• PAGE EXCERPT

# # # # #

Most of the carbohydrate calories you eat are eventually converted into glucose (a.k.a. blood sugar). The hormone insulin helps direct glucose into your body’s cells, including muscle cells. The more sensitive your muscle cells are to insulin, the more efficiently they can scoop up glucose and store it for later use, such as providing your muscles with energy during exercise. All other things held constant, this leaves less glucose available for your fat cells, which might otherwise use it to make body fat.
Of the many plants studied to date, cinnamon has been reported to be among the most powerful in terms of its ability to enhance insulin sensitivity and keep blood glucose levels in check. When added to a carbohydrate-rich meal, it reduces the rise in blood glucose normally experienced afterwards. While the effects on insulin sensitivity may take a couple of weeks to manifest, the improvements in blood glucose control appear virtually immediately.
Can it help you lose body fat?

# # # # #

(Dataset excerpts)
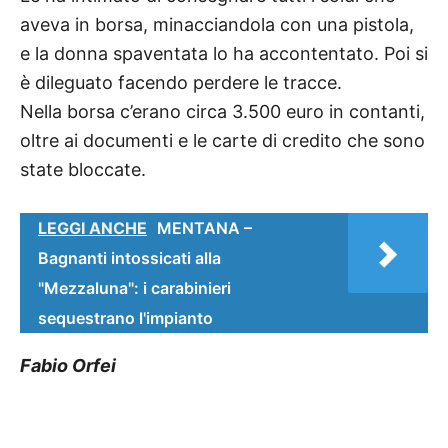
aveva in borsa, minacciandola con una pistola,
e la donna spaventata lo ha accontentato. Poi si
è dileguato facendo perdere le tracce.
Nella borsa c’erano circa 3.500 euro in contanti,
oltre ai documenti e le carte di credito che sono
state bloccate.
LEGGI ANCHE
MENTANA –
Bagnanti intossicati alla
"Mezzaluna": i carabinieri
sequestrano l'impianto
Fabio Orfei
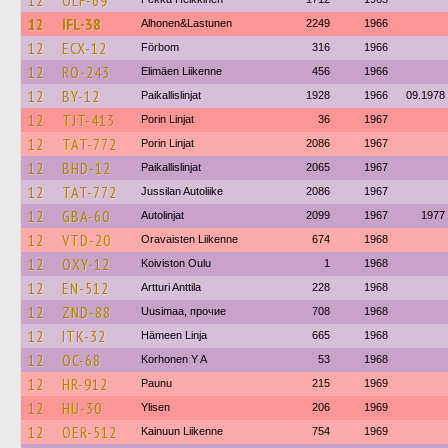
12
OLF-69
12
IFL-38
Alhonen&Lastunen
2249
1966
12
ECX-12
Förbom
316
1966
12
RO-243
Elimäen Liikenne
456
1966
12
BY-12
Paikallislinjat
1928
1966
09.1978
12
TJT-413
Porin Linjat
36
1967
12
TAT-772
Porin Linjat
2086
1967
12
BHD-12
Paikallislinjat
2065
1967
12
TAT-772
Jussilan Autoliike
2086
1967
12
GBA-60
Autolinjat
2099
1967
1977
12
VTD-20
Oravaisten Liikenne
674
1968
12
OXY-12
Koiviston Oulu
1
1968
12
EN-512
Artturi Anttila
228
1968
12
ZND-88
Uusimaa, прочие
708
1968
12
ITK-32
Hämeen Linja
665
1968
12
OC-68
Korhonen Y A
53
1968
12
HR-912
Paunu
215
1969
12
HU-30
Ylisen
206
1969
12
OER-512
Kainuun Liikenne
754
1969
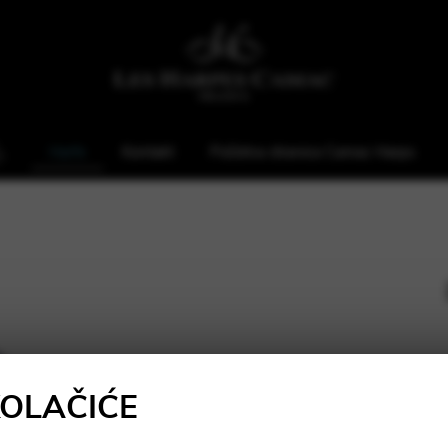
Harfe
Kontakt
Početna stranica Camac Harps
KOLAČIĆE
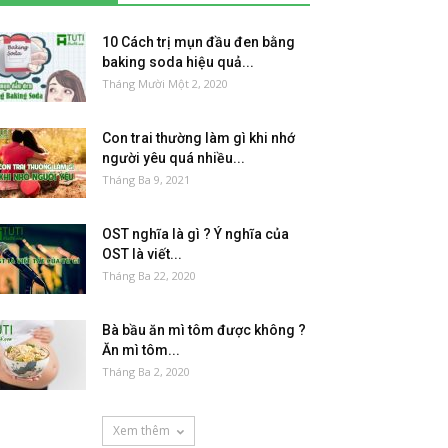
10 Cách trị mụn đầu đen bằng
baking soda hiệu quả...
Tháng Mười Một 2, 2020
Con trai thường làm gì khi nhớ
người yêu quá nhiều...
Tháng Ba 9, 2021
OST nghĩa là gì ? Ý nghĩa của
OST là viết...
Tháng Ba 22, 2020
Bà bầu ăn mì tôm được không ?
Ăn mì tôm...
Tháng Ba 2, 2020
Xem thêm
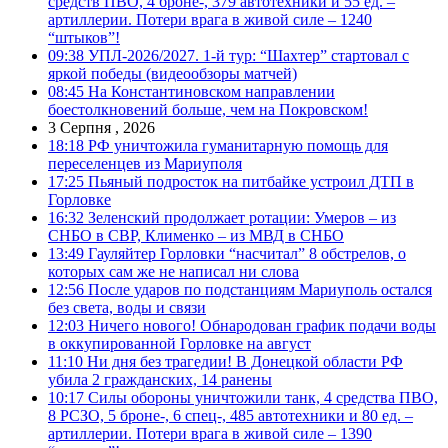
средств ПВО, 4 броне-, 379 автотехники и 55 ед. –
артиллерии. Потери врага в живой силе – 1240
“штыков”!
09:38
УПЛ-2026/2027. 1-й тур: “Шахтер” стартовал с
яркой победы (видеообзоры матчей)
08:45
На Константиновском направлении
боестолкновений больше, чем на Покровском!
3 Серпня , 2026
18:18
РФ уничтожила гуманитарную помощь для
переселенцев из Мариуполя
17:25
Пьяный подросток на питбайке устроил ДТП в
Горловке
16:32
Зеленский продолжает ротации: Умеров – из
СНБО в СВР, Клименко – из МВД в СНБО
13:49
Гауляйтер Горловки “насчитал” 8 обстрелов, о
которых сам же не написал ни слова
12:56
После ударов по подстанциям Мариуполь остался
без света, воды и связи
12:03
Ничего нового! Обнародован график подачи воды
в оккупированной Горловке на август
11:10
Ни дня без трагедии! В Донецкой области РФ
убила 2 гражданских, 14 ранены
10:17
Силы обороны уничтожили танк, 4 средства ПВО,
8 РСЗО, 5 броне-, 6 спец-, 485 автотехники и 80 ед. –
артиллерии. Потери врага в живой силе – 1390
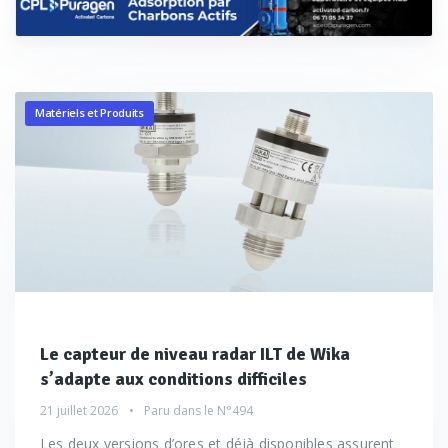
Matériels et Produits
Le capteur de niveau radar ILT de Wika
s’adapte aux conditions difficiles
21 juillet 2026
Paru dans le
N°494
Les deux versions d’ores et déjà disponibles assurent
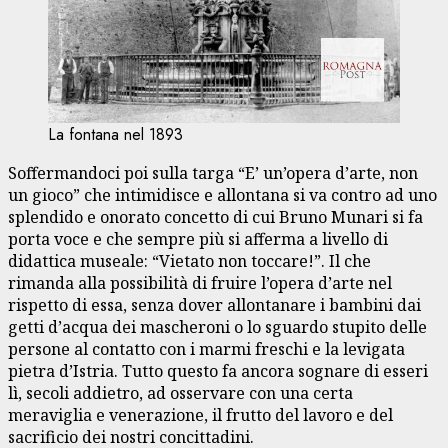
La fontana nel 1893
Soffermandoci poi sulla targa “E’ un’opera d’arte, non
un gioco” che intimidisce e allontana si va contro ad uno
splendido e onorato concetto di cui Bruno Munari si fa
porta voce e che sempre più si afferma a livello di
didattica museale: “Vietato non toccare!”. Il che
rimanda alla possibilità di fruire l’opera d’arte nel
rispetto di essa, senza dover allontanare i bambini dai
getti d’acqua dei mascheroni o lo sguardo stupito delle
persone al contatto con i marmi freschi e la levigata
pietra d’Istria. Tutto questo fa ancora sognare di esseri
lì, secoli addietro, ad osservare con una certa
meraviglia e venerazione, il frutto del lavoro e del
sacrificio dei nostri concittadini.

# # # # #

Continue the passage on cinnamon and blood sugar from the point where it stops, before the rows.

• EXERCISE OUTPUT
So cinnamon increases insulin sensitivity and improves blood glucose regulation. Great; however, does this mean it can help you lose body fat more quickly? In fact, this ancient spice might help you do more than that. Dr Richard Anderson (Ph.D.) at the US Department of Agriculture has conducted numerous studies on cinnamon. He says that if cinnamon is consumed long-term, it can enhance lean body mass (this includes muscle) and reduce body fat, something he and his scientific colleagues demonstrated in a study performed in 2006.
4. Green Tea
White, green and black varieties of tea all contain caffeine (anywhere from ~14-61 mg per 6-8 oz serving). But it’s green tea that seems to get the most attention from scientists when it comes to burning fat. And its fat-burning effects are due to more than its caffeine content.
In one frequently cited study, healthy young men were given a green tea extract three times per day. Their 24-hour calorie-burning rate was 3.5% higher than that of subjects taking a placebo. This was equivalent to burning an additional 200 Calories per day -more than enough to eventually produce substantial weight loss and reductions in body fat.
Burns Calories
Not only did green tea cause the subjects to burn more calories, but a larger proportion of the calories burned were determined by the scientists to have come from fat. That is, green tea was pushing them closer towards negative fat balance territory, if not pushing them right into it. Based on the scientists’ comments (they used the term “remarkable” to describe green tea’s effects), they seemed to be quite impressed. Indeed, green tea’s thermogenic effects in this study were as powerful as much larger doses of caffeine.
SCIENTIFIC EVIDENCE
Dulloo et al. (1989). Am J Clin Nutr 49:44.
Matsumoto et al. (2000). J Nutr Sci Vitaminol (Tokyo) 46(6): 309.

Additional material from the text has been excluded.